→ WHAT IS BEING ASKED:
Reproduce the lines verbatim, beginning at the start of the entries and continuing through the line that contains "Concentration", with both of those lines included. Omit the pictures from your copy.

→ GIVEN DATA:
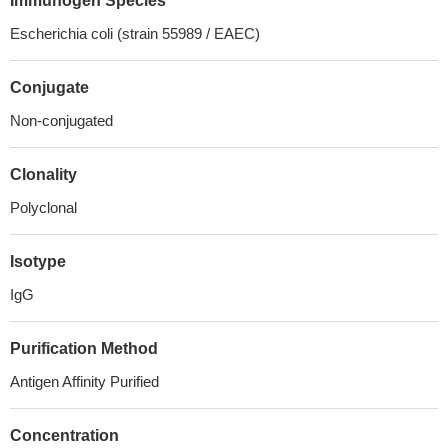
Immunogen Species
Escherichia coli (strain 55989 / EAEC)
Conjugate
Non-conjugated
Clonality
Polyclonal
Isotype
IgG
Purification Method
Antigen Affinity Purified
Concentration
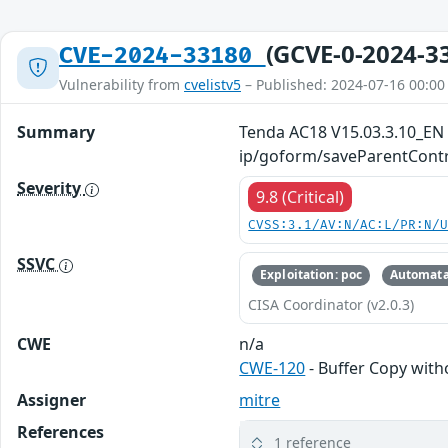
(GCVE-0-2024-3
CVE-2024-33180
Vulnerability from
cvelistv5
– Published: 2024-07-16 00:00
Summary
Tenda AC18 V15.03.3.10_EN w
ip/goform/saveParentContr
Severity
9.8 (Critical)
CVSS:3.1/AV:N/AC:L/PR:N/
SSVC
Exploitation: poc
Automata
CISA Coordinator (v2.0.3)
CWE
n/a
CWE-120
- Buffer Copy witho
Assigner
mitre
References
1 reference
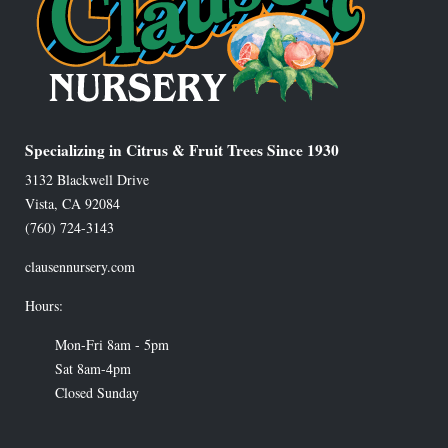
Specializing in Citrus & Fruit Trees Since 1930
3132 Blackwell Drive
Vista
,
CA
92084
(760) 724-3143
clausennursery.com
Hours:
Mon-Fri 8am - 5pm
Sat 8am-4pm
Closed Sunday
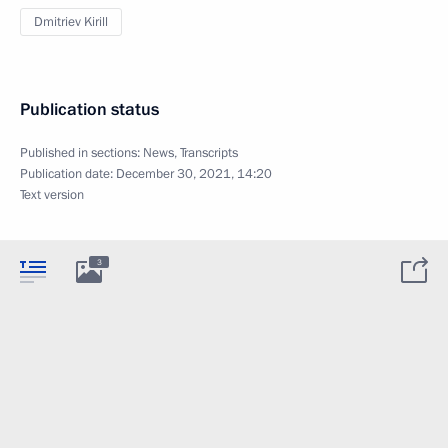
Dmitriev Kirill
Publication status
Published in sections:
News
,
Transcripts
Publication date:
December 30, 2021, 14:20
Text version
3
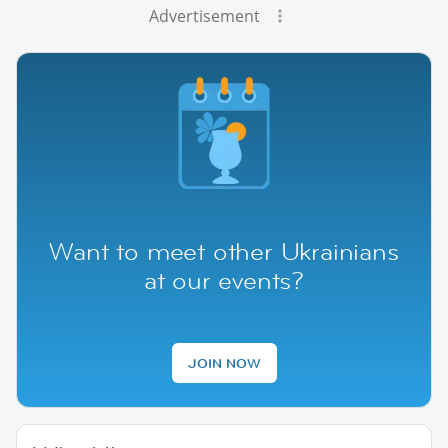
Advertisement
Want to meet other Ukrainians
at our events?
JOIN NOW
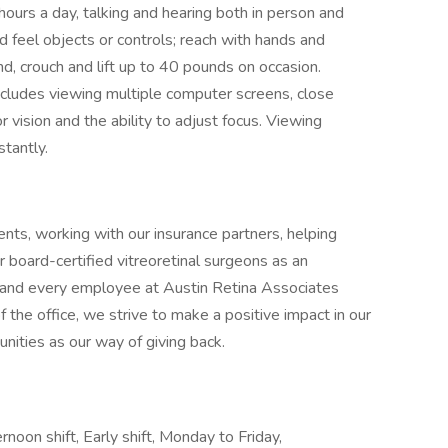
hours a day, talking and hearing both in person and
d feel objects or controls; reach with hands and
nd, crouch and lift up to 40 pounds on occasion.
b includes viewing multiple computer screens, close
or vision and the ability to adjust focus. Viewing
tantly.
ts, working with our insurance partners, helping
 board-certified vitreoretinal surgeons as an
h and every employee at Austin Retina Associates
 the office, we strive to make a positive impact in our
nities as our way of giving back.
noon shift, Early shift, Monday to Friday,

→ REPLY:
Immunogen Species
Escherichia coli (strain 55989 / EAEC)
Conjugate
Non-conjugated
Clonality
Polyclonal
Isotype
IgG
Purification Method
Antigen Affinity Purified
Concentration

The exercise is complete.